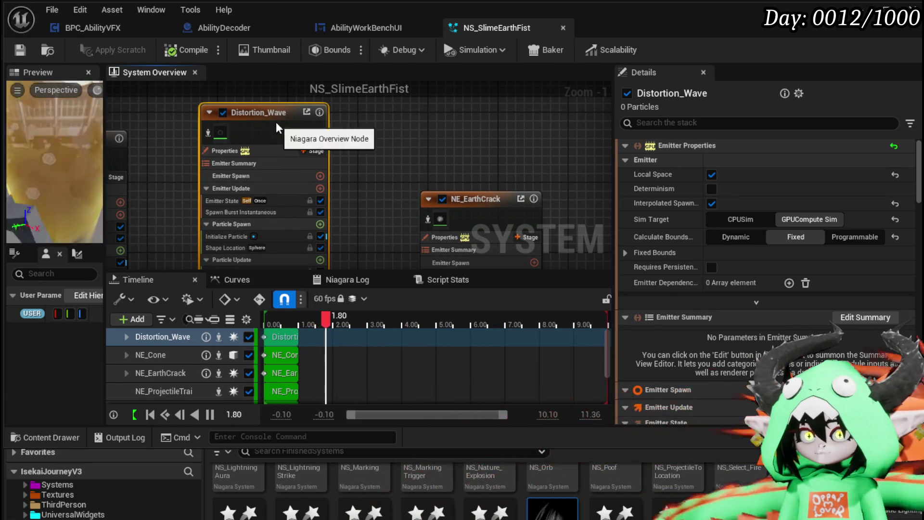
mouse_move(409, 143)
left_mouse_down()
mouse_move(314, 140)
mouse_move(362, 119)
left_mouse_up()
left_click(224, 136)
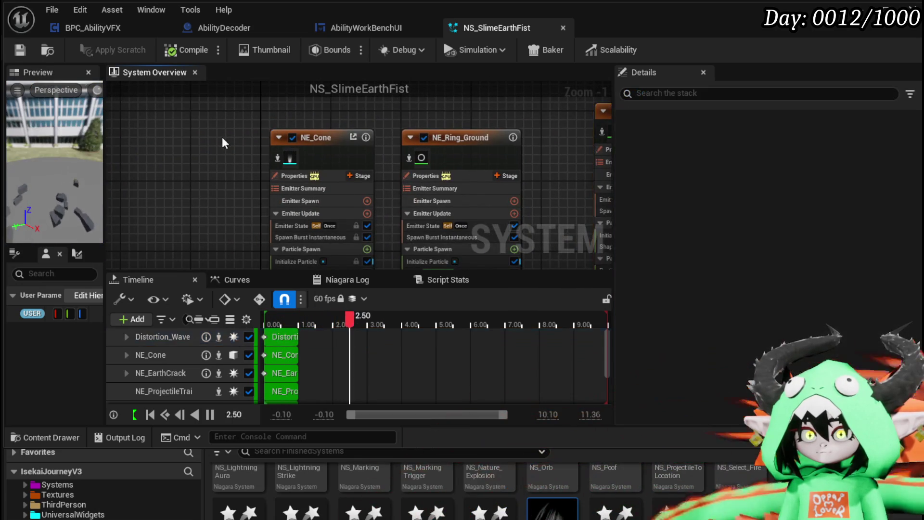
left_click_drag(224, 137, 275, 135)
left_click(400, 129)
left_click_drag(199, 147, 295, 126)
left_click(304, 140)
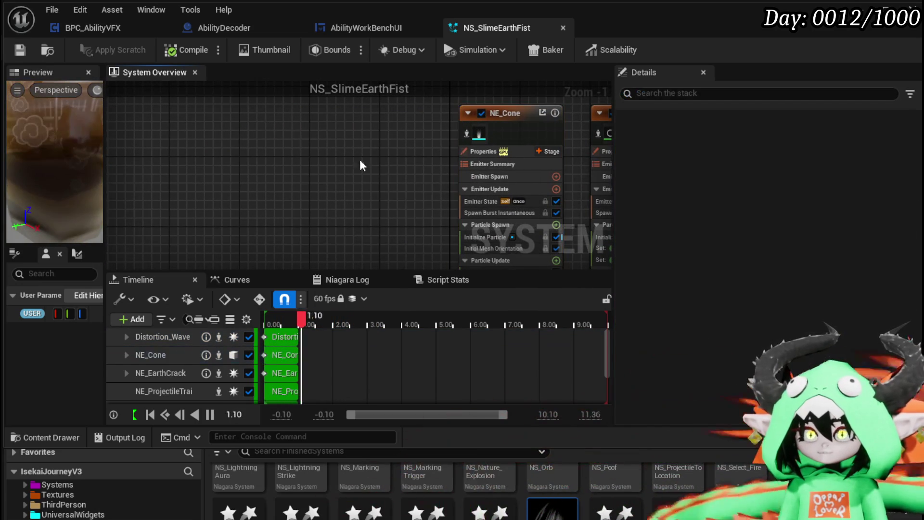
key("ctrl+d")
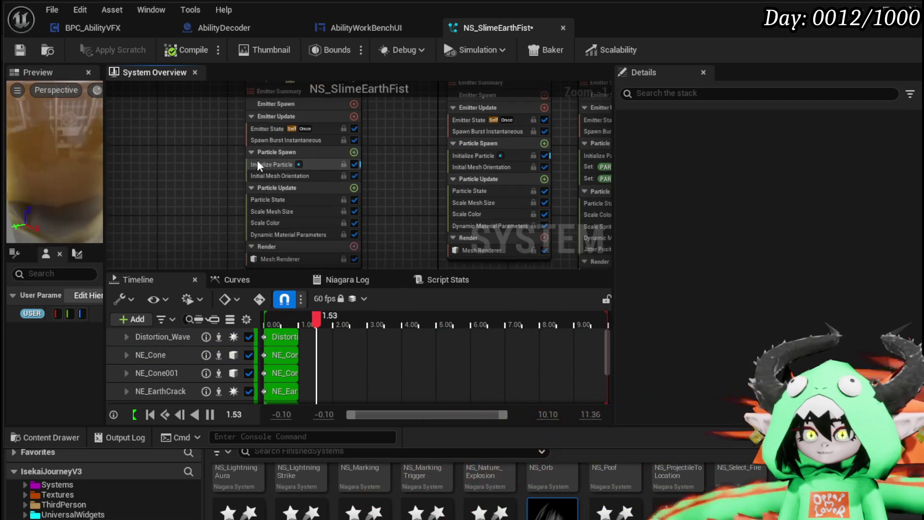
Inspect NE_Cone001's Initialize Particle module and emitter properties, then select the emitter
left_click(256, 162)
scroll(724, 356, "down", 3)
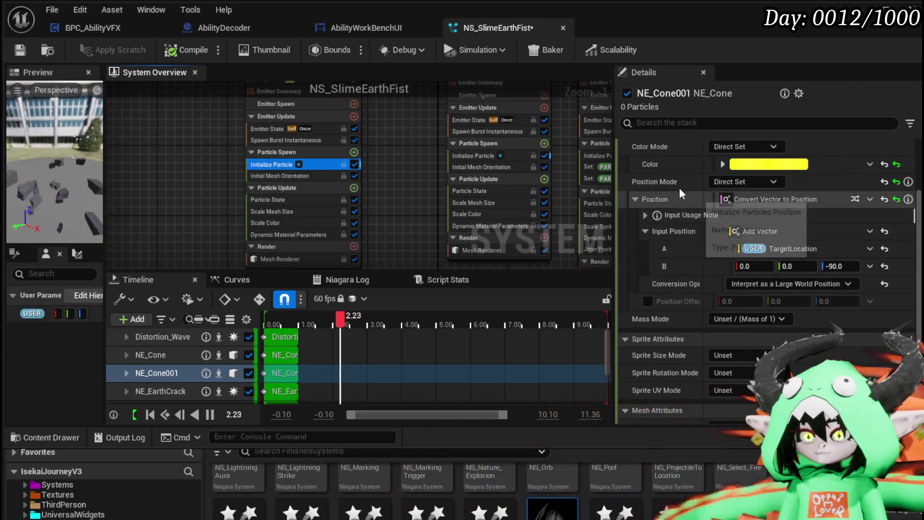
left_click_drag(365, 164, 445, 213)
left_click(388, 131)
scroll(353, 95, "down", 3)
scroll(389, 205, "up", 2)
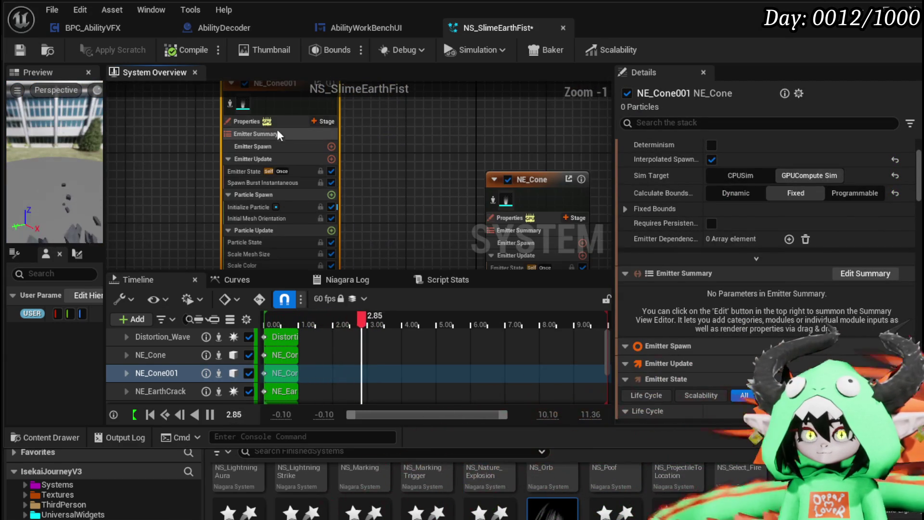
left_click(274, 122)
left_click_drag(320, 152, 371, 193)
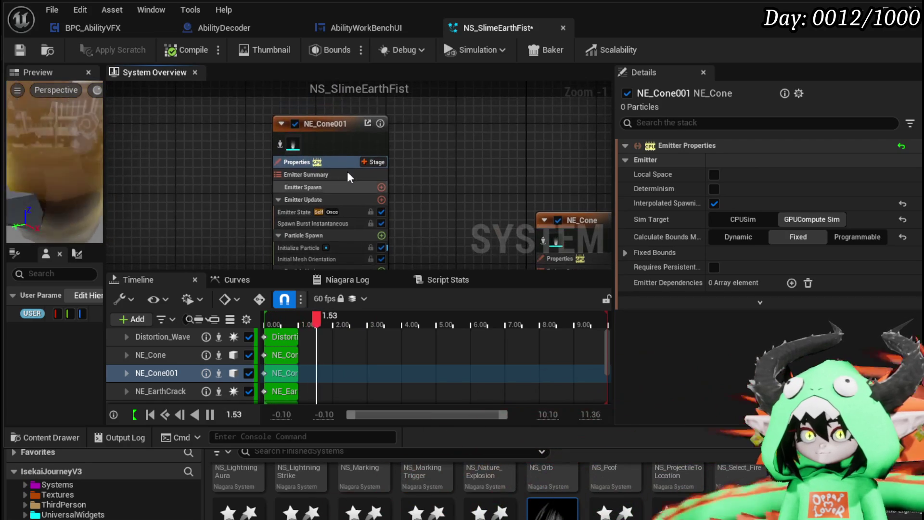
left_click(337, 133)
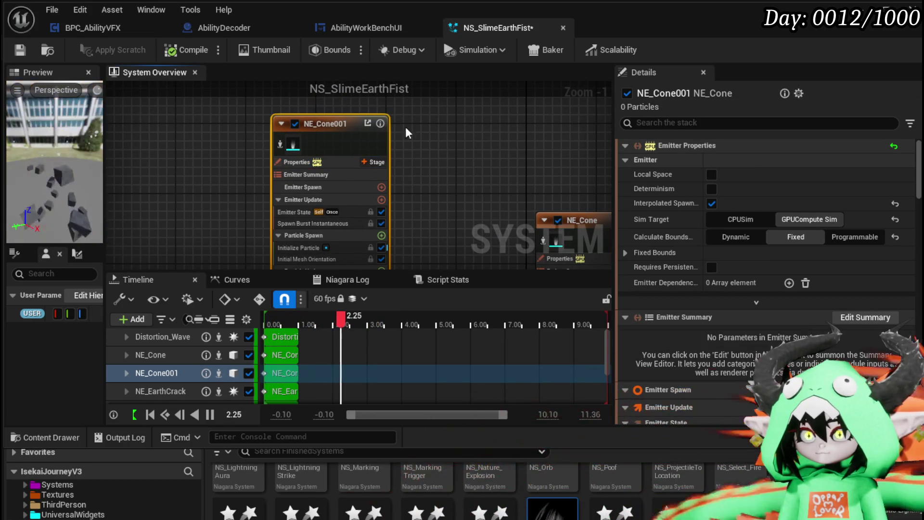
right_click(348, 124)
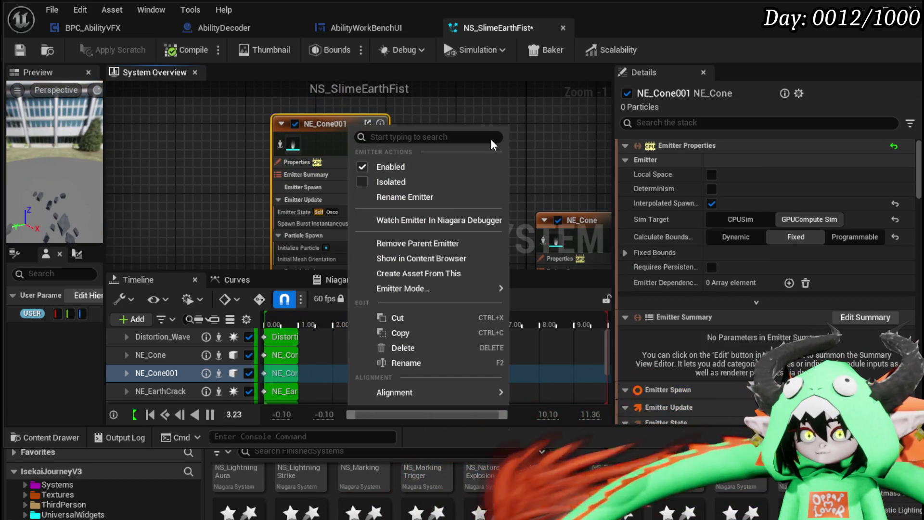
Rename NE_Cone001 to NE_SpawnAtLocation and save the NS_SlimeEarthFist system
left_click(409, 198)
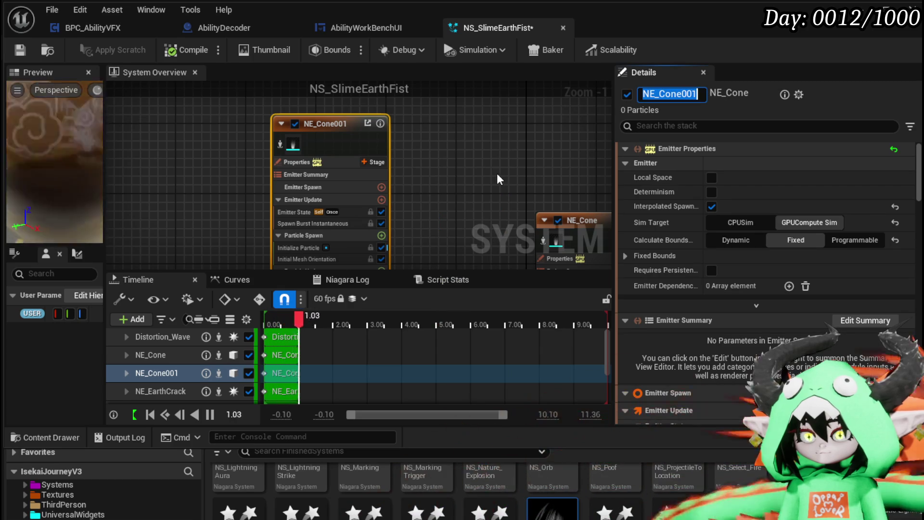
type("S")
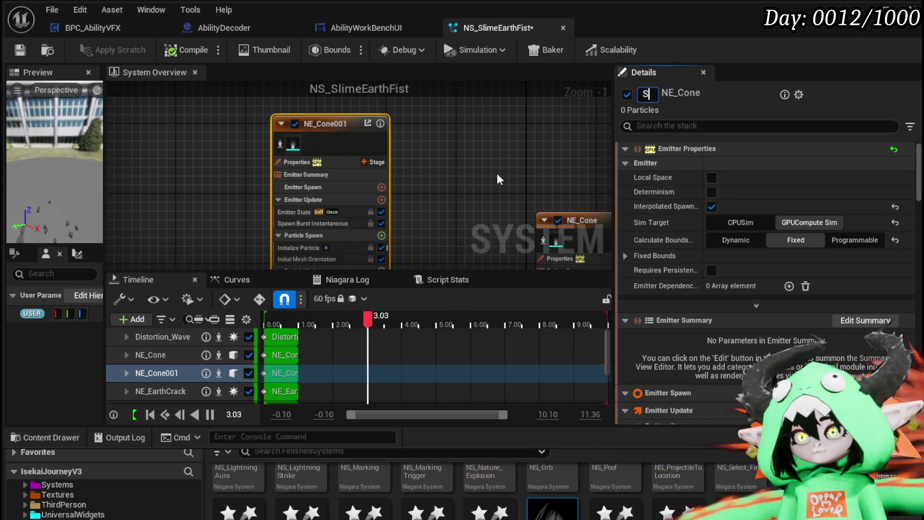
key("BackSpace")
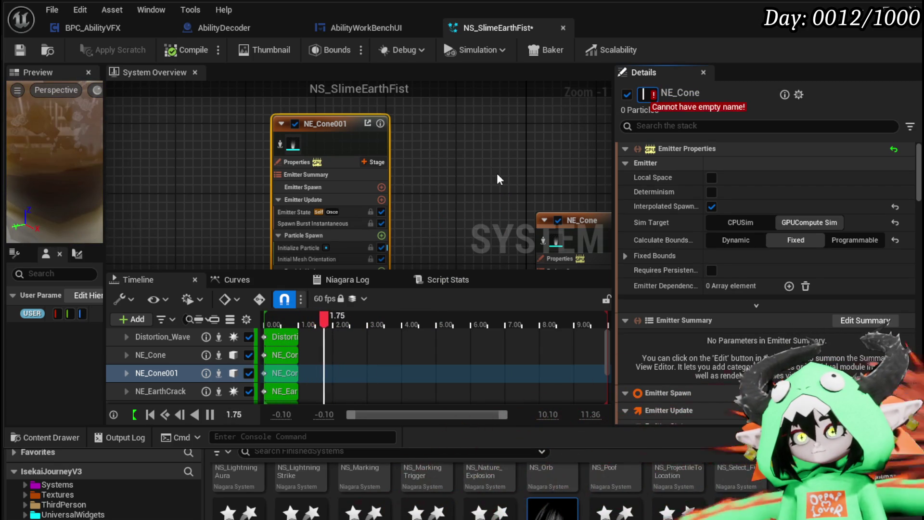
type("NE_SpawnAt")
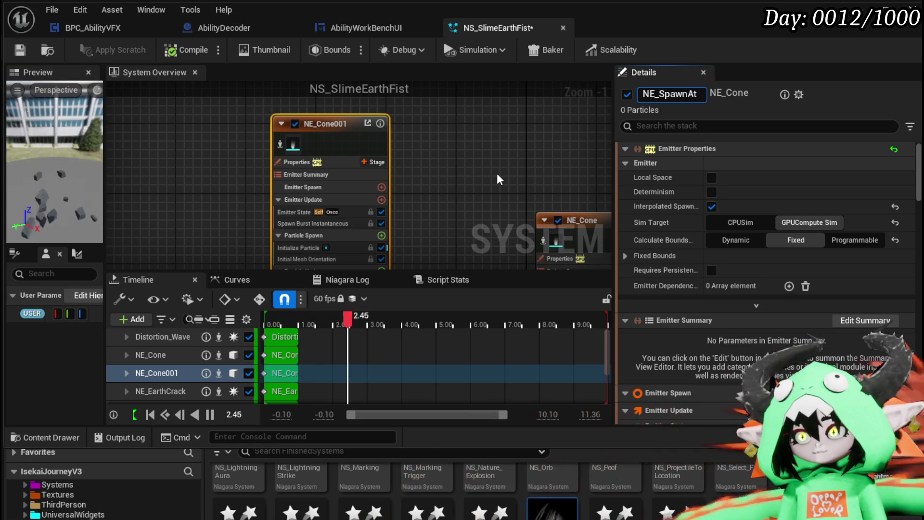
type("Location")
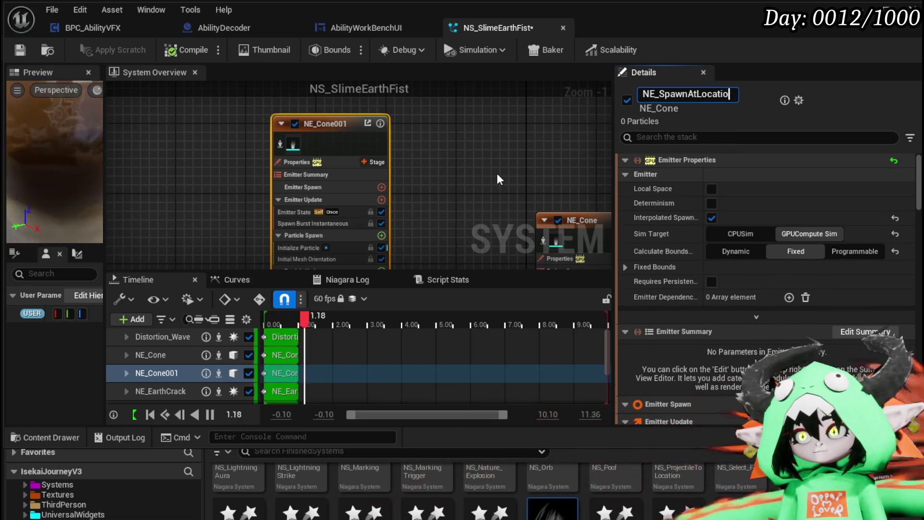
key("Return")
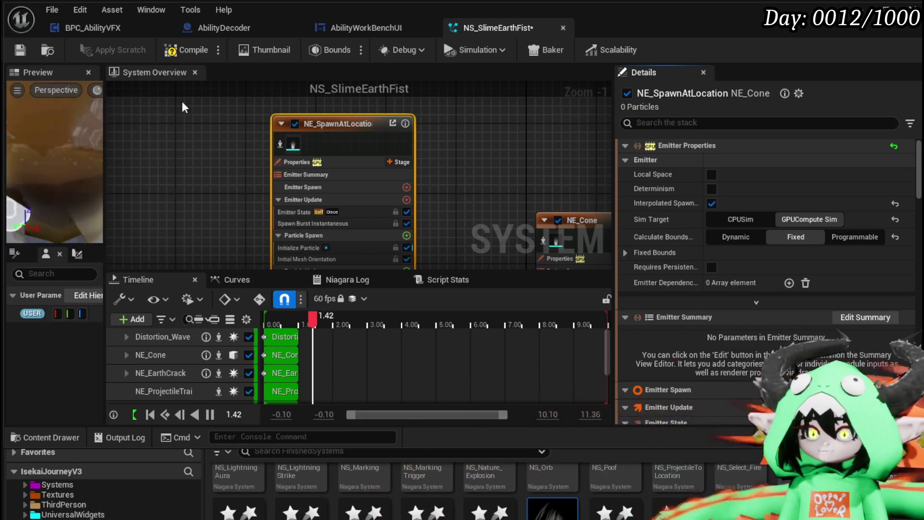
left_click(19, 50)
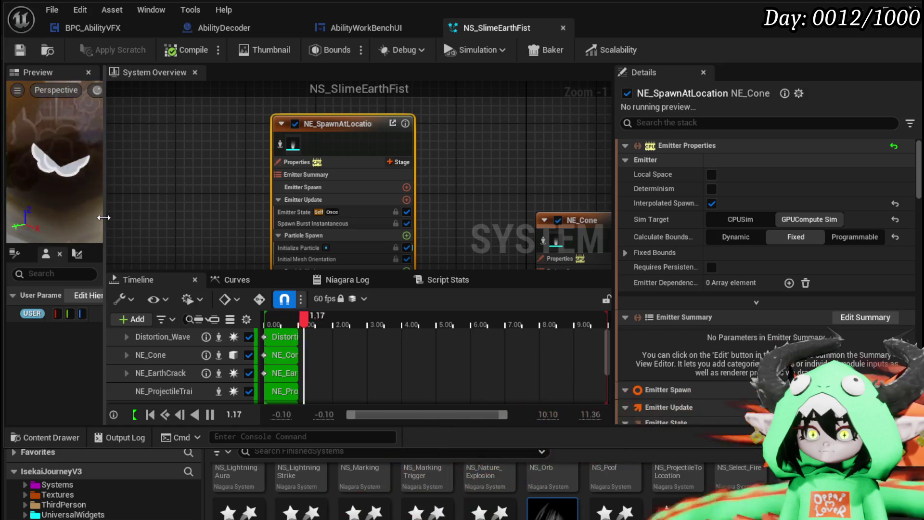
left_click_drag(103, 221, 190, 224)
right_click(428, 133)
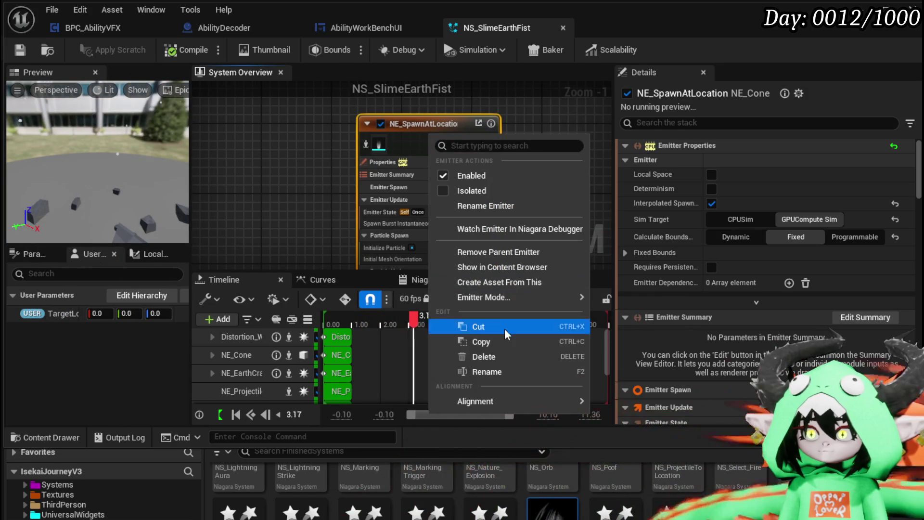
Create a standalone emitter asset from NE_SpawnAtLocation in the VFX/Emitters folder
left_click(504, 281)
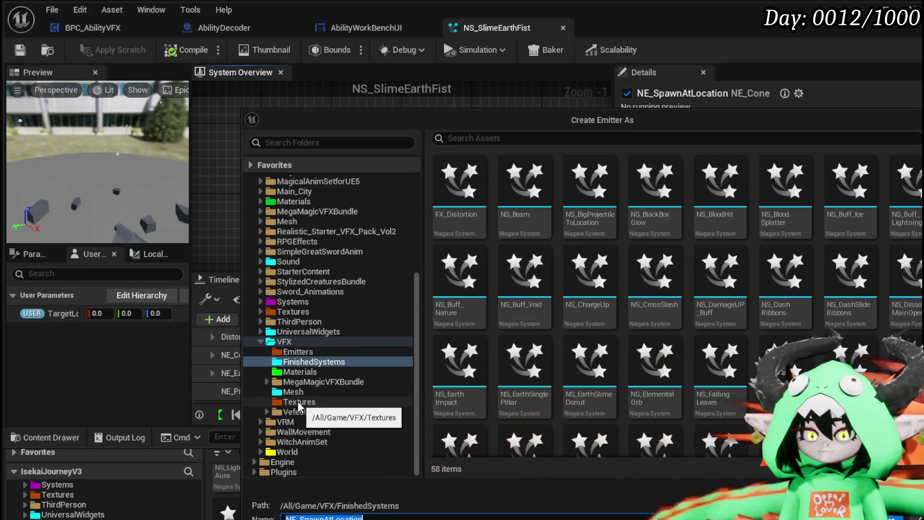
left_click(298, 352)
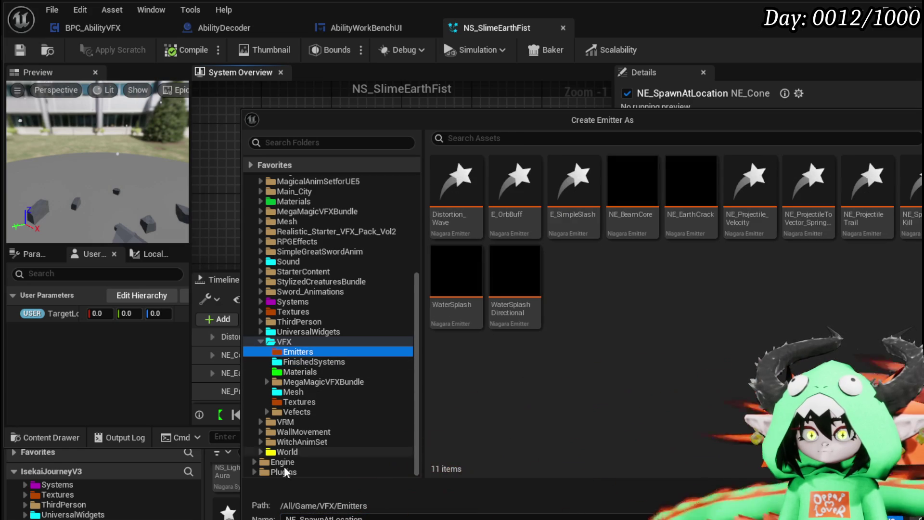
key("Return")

= = = = = = =

Aim of the exercise: Retype the listing exactly. Skip every picture.

Response to this exercise:
mouse_move(409, 143)
left_mouse_down()
mouse_move(314, 140)
mouse_move(362, 119)
left_mouse_up()
left_click(224, 136)
left_click_drag(224, 137, 275, 135)
left_click(400, 129)
left_click_drag(199, 147, 295, 126)
left_click(304, 140)
key("ctrl+d")
Inspect NE_Cone001's Initialize Particle module and emitter properties, then select the emitter
left_click(256, 162)
scroll(724, 356, "down", 3)
left_click_drag(365, 164, 445, 213)
left_click(388, 131)
scroll(353, 95, "down", 3)
scroll(389, 205, "up", 2)
left_click(274, 122)
left_click_drag(320, 152, 371, 193)
left_click(337, 133)
right_click(348, 124)
Rename NE_Cone001 to NE_SpawnAtLocation and save the NS_SlimeEarthFist system
left_click(409, 198)
type("S")
key("BackSpace")
type("NE_SpawnAt")
type("Location")
key("Return")
left_click(19, 50)
left_click_drag(103, 221, 190, 224)
right_click(428, 133)
Create a standalone emitter asset from NE_SpawnAtLocation in the VFX/Emitters folder
left_click(504, 281)
left_click(298, 352)
key("Return")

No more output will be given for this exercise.